Es kam ihm so vor, als tauschten der Kapitän und sein Erster Steuermann bei der Erwähnung der ALBANY bedeutungsvolle Blicke aus.
Aber es mußte ein Irrtum sein. Alles andere ergab keinen Sinn.
»Ich denke, der alte Esteban, unser Schiffszimmermann, kann eine Hilfe ganz gut gebrauchen«, meinte der Mann mit der schwarzen Augenklappe. »Kann sein, daß die LUCIFER einen Ersatzmast oder etwas ähnliches benötigt. Da sind vier Hände besser als zwei. Schreib dich also ein, Adler!«
Und Jacob schrieb sich ein.
Auch wenn Raven der Sache den Anschein der Freiwilligkeit verlieh, war Jacob doch bewußt, daß ihm keine Wahl blieb. Außer der, sich weiteren Peitschenhieben auszusetzen.
Und doch war es seltsam.

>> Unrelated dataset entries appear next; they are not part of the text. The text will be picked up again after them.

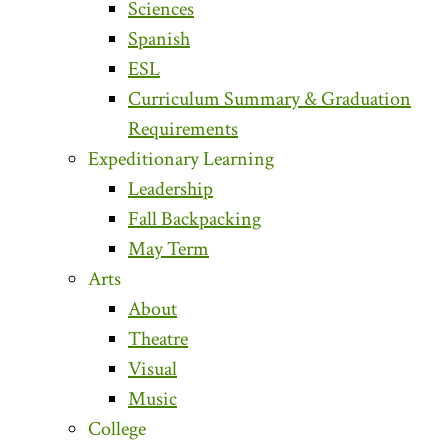
Sciences
Spanish
ESL
Curriculum Summary & Graduation
Requirements
Expeditionary Learning
Leadership
Fall Backpacking
May Term
Arts
About
Theatre
Visual
Music
College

Als der Kapitän ihn nach seinen Fähigkeiten fragte, wollte Jacob sein Licht nicht unter den Scheffel stellen. Er wollte anerkannt werden. Schließlich hatte er hart gearbeitet, um ein guter Zimmermann zu werden.
Drei Jahre lang war er in der Heimat auf der Walz gewesen. Doch als er zurückkam, war die erhoffte Freude schnell in Ernüchterung und Entsetzen umgeschlagen.
Seine Braut war mit einem anderen verheiratet.
Seine Mutter war tot.
Sein Vater und die Geschwister waren verschwunden, vermutlich nach Amerika ausgewandert.
Jacob wollte sie finden. Aber statt nach ihnen zu suchen, mußte er jetzt widerwillig Dienst auf diesem seltsamen Walfänger tun.
Moulder drängte sich an die Kiste, auf der die Musterrolle lag. Mit zusammengekniffenen Augen und gerunzelter Stirn starrte er auf das Papier. Immer näher kamen seine Augen dem dicken Buch.
»Stimmt was nicht, Seemann?« fragte Stanford rüde. »Willst dich wohl im Lesen üben, was?«
»Nein«, antwortete Moulder ernst und zeigte auf die hinterste Vertikalspalte. »Ich wunder mich nur, daß hier nichts eingetragen is'. Hier müßte doch stehen, wie hoch jeder von uns am Gewinn der Fahrt beteiligt is'.«
»Kluges Kerlchen«, grinste der Erste Steuermann wölfisch. »Meinst wohl.«
Stanford unterbrach sich, denn John Raven erhob sich von dem Schemel und straffte seine hagere Gestalt. Das zog die Aufmerksamkeit der Mannschaft auf sich.